Web Crawler connector overview - Amazon Q Business

Web Crawler connector overview

The following table gives an overview of the Amazon Q Business Web Crawler connector and its supported features.

Category Feature Support
Security Authentication type
  • Basic

  • NTLM/Kerberos

  • Form

  • SAML

Note

You don't need authentication to crawl public websites you have permission to crawl.

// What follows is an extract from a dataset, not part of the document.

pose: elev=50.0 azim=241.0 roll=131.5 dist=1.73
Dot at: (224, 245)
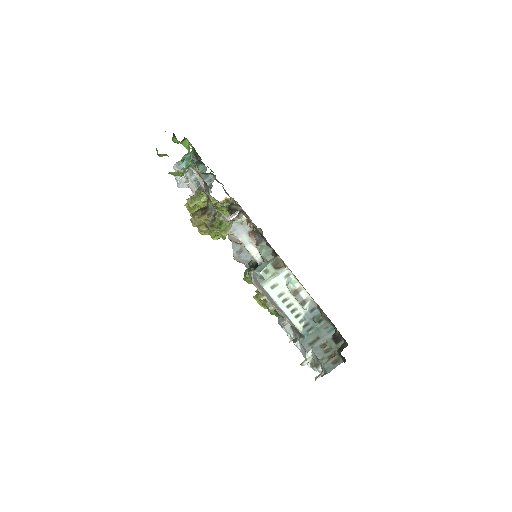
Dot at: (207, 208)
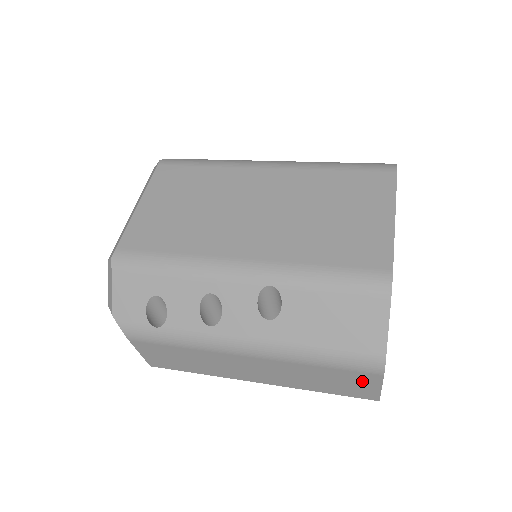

Authentication credentials

Basic authentication

  • Website username

  • Website password

NTLM/Kerberos authentication

  • NTLM/Kerberos username

  • NTLM/Kerberos password

Form authentication

  • Login page URL

  • Website username

  • Website password

  • Username field Xpath

  • Password field Xpath

  • Password button Xpath

  • (Optional) Username button Xpath

SAML authentication

  • Login page URL

  • Website username

  • Website password

  • Username field Xpath

  • Password field Xpath

  • Password button Xpath

  • (Optional) Username button Xpath

Access Control List (ACL) crawling No
Identity crawling No
Crawl features Custom metadata Yes
Entities Yes. The following entities are supported:
  • Web page

  • Attachment

Field mappings Yes. For more information, see Field mappings.
Filters Yes. The following filters are supported:
  • Filter comments in files

  • Sync specific domains and subdomains

  • Include files linked on web pages

  • Regex patterns to crawl and index specific URLs

  • Regex patterns to crawl and index specific files

  • Include web pages by crawl depth

  • Speficy maximum file size and links per page for Amazon Q to crawl

Sync mode Supports full and new, modified, or deleted content sync
File types Supports all files supported by Amazon Q.